Apostol, chapter 14.21, problem 1 (a review problem)
Here is the question:
Let r denote the vector from the origin to an arbitrary point on the parabola $y^2 = x$, let $\alpha$ be the angle that r makes with the tangent line, $0 \le \alpha \le \pi$, and let $\theta$ be the angle that r makes with the positive x-axis, $0\le \theta\le \pi$. Express $\alpha$ in terms of $\theta$.

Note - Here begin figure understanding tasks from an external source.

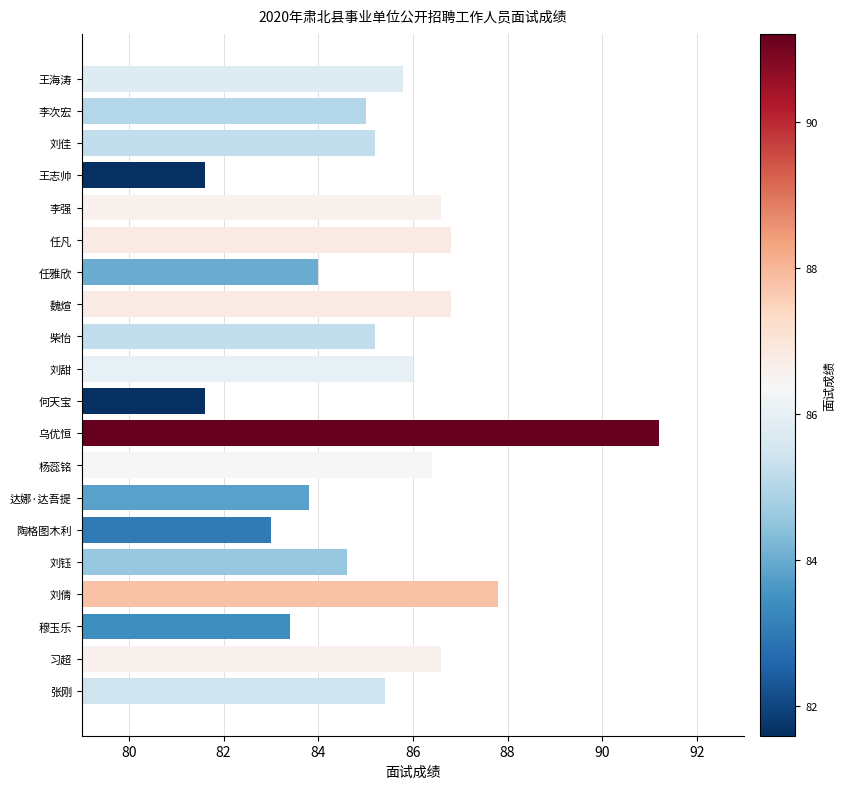

Count the number of data series in this chart.

1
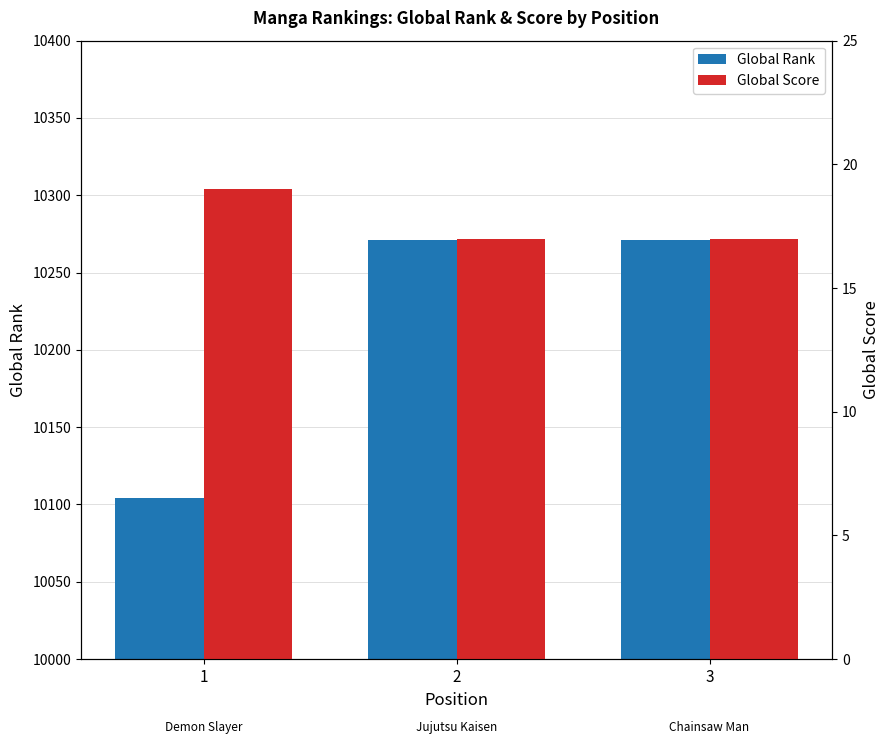

Reading right to left, transcribe all the data shown in this chart.

Global Rank: 10271	10271	10104
Global Score: 17	17	19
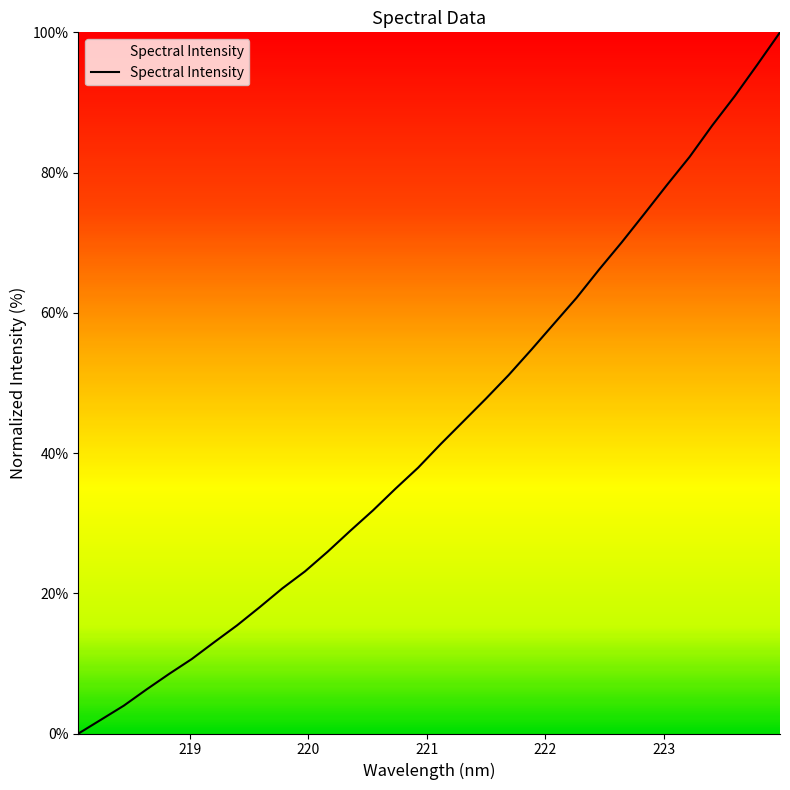

What is the greatest value displayed?

100.0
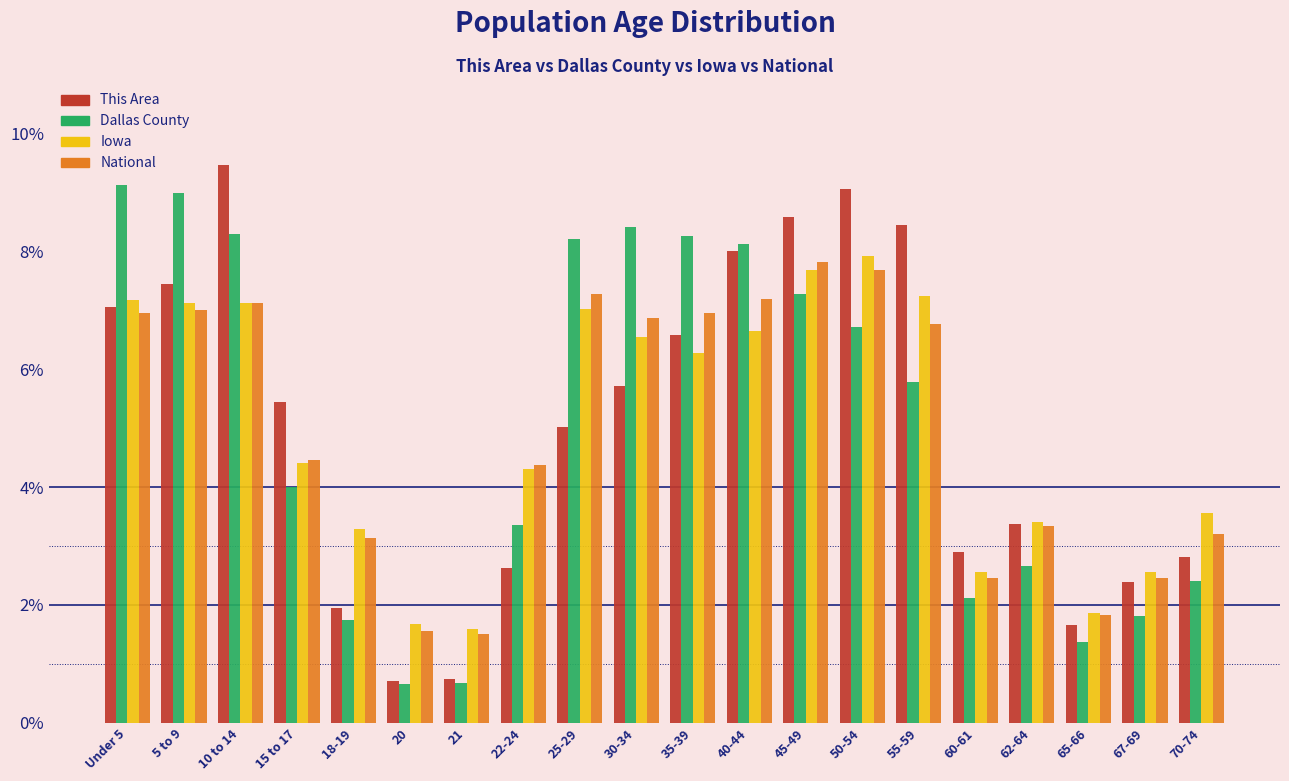

Between 5 to 9 and 10 to 14, which series saw the biggest shift?

This Area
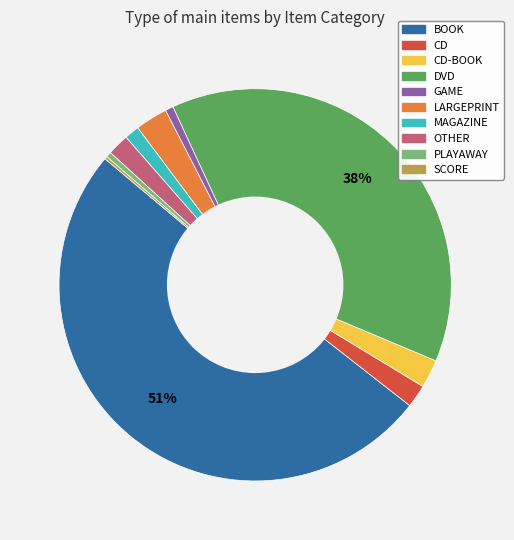

To the nearest percent, what is the average slice percentage?

10%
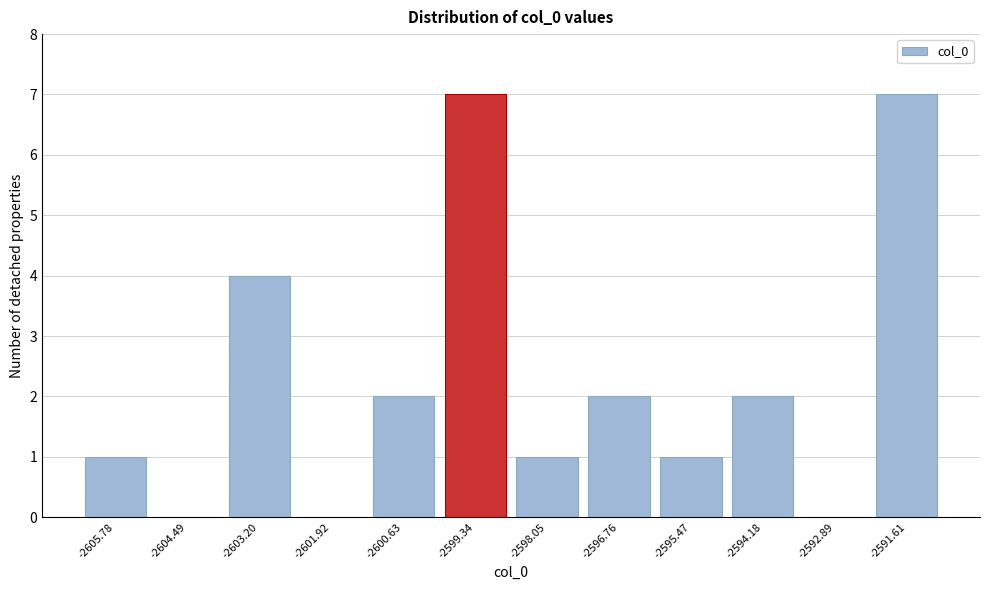

Reading left to right, transcribe this chart: for each bar, give the range it covers on the x-axis and its height. Neither the bar edges nor the heights are printed on the chart, so give them approximately, as read against the axes.

-2606.4 to -2605.2: 1
-2605.2 to -2603.8: 0
-2603.8 to -2602.6: 4
-2602.6 to -2601.2: 0
-2601.2 to -2600.0: 2
-2600.0 to -2598.6: 7
-2598.6 to -2597.4: 1
-2597.4 to -2596.2: 2
-2596.2 to -2594.8: 1
-2594.8 to -2593.6: 2
-2593.6 to -2592.2: 0
-2592.2 to -2591.0: 7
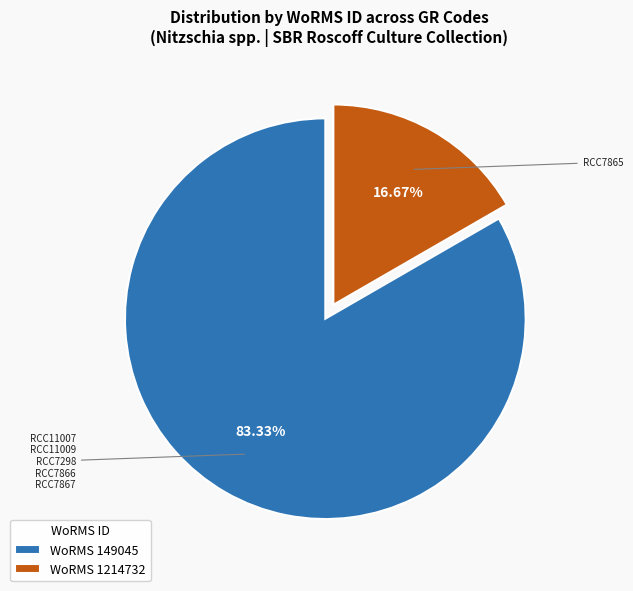

To the nearest percent, what is the difference between the largest and smallest slice percentages?

67%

How do I think: Represent r in polar coordinates in function of $\theta$, the tangent vector will be r'. The inner product of r and r' will give a number, function of $\theta$, which is function of the $\alpha$. But, since $\theta$ is function of t, a parameter inside r(t) and r'(t), I can't find an expression of r' or r only in function of $\theta$, or to find how to eliminate this parameter. And more, this way to look at the problem doesn't seem good enough.
Can anyone help?
The very first thing to do is to find a parametrization of the parabola in terms of the angle $\theta$. This is quite simple. If $$(x,y) = (||\boldsymbol r|| \cos \theta, ||\boldsymbol r|| \sin \theta)$$ is the standard polar coordinate transformation, then $y^2 = x$ gives $$||\boldsymbol r||^2 \sin^2 \theta = ||\boldsymbol r|| \cos \theta,$$ where upon solving for $||\boldsymbol r||$ yields $$||\boldsymbol r|| = \csc \theta \cot \theta.$$ This tells us that the desired parametrization is $$\boldsymbol r(\theta) = (x(\theta), y(\theta)) = (\cot^2 \theta, \cot \theta), \quad \theta \in (0,\pi),$$ which in retrospect should be quite obvious.
Once equipped with such a parametrization, it is straightforward to compute the tangent vector $\boldsymbol r'(\theta)$, the dot product $\boldsymbol r \cdot \boldsymbol r'$, and then the angle $\alpha$, which I leave as an exercise.